In 220 CE the Han Dynasty fell and the country fragmented into three mutually antagonistic states. A brief period of unity followed under the Western Chin (265-317 CE) before non-Chinese tribes overran the north, causing many educated Chinese to flee south. Thus began a nearly three hundred-year division of China into a north ruled by non-Chinese, and a south, ruled by the Chinese themselves.

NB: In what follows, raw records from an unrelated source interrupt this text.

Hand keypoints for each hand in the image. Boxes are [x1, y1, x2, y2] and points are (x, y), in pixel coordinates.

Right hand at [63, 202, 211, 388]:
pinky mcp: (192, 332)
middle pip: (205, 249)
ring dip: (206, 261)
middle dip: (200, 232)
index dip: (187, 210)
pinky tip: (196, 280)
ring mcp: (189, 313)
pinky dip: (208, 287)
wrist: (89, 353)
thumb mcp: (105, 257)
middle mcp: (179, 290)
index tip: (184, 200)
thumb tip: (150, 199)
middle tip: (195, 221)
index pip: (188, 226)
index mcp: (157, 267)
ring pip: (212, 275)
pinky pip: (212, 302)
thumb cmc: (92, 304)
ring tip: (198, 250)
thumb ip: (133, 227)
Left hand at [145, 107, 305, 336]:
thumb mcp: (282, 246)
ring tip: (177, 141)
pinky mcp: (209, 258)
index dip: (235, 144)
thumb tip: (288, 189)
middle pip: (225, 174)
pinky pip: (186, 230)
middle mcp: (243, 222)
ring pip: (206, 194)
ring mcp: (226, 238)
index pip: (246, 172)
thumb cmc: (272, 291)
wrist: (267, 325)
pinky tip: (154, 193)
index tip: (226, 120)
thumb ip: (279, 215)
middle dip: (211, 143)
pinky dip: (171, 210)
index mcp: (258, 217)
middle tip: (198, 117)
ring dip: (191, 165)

This prolonged period of strife and disunity, so trying for the populace, proved to be of benefit to the new religion. During the Han Dynasty Buddhism had made only limited progress, and the numbers of converts made, and monasteries built, were relatively small. One of the reasons for this was that several features of Buddhism were inimical to the dominant Confucian ideology. When the Confucian Han fell therefore, the doors of opportunity opened for Buddhism, which itself offered more to the ordinary people than did Confucianism? It taught that a better life, and ultimately salvation, were possible for everyone, and provided the means to attain these things: meditation, moral discipline productive of good karma, and, most appealing of all, kind and compassionate deities - the Buddha Amitabha and Bodhisattvas such as Maitreya. Also attractive were Buddhism’s festivals and rituals, as indeed were its monasteries, which were places of refuge for many during the troubled times. To the intellectuals it offered a more developed religious philosophy than that of Taoism, and, perhaps most important of all, to the state it represented a force for order and peace.
Today, the richness and diversity of the Tang Buddhist Schools has gone, and of these Schools only the Ch'an and Ching-t'u prevail in strength. In monasteries both Ch'an and Ching-t'u practices are performed, sometimes in a combined form, and, with a few exceptions, all monks belong to one of the two Ch’an lineages. However, the philosophical Schools are preserved in the notion of doctrinal traditions, and a monk may recount the doctrine he has received as being that of the T'ien-t'ai, Hua-yen, or Fa-hsiang. In a similar way, the Lu School persists as the monks’disciplinary tradition.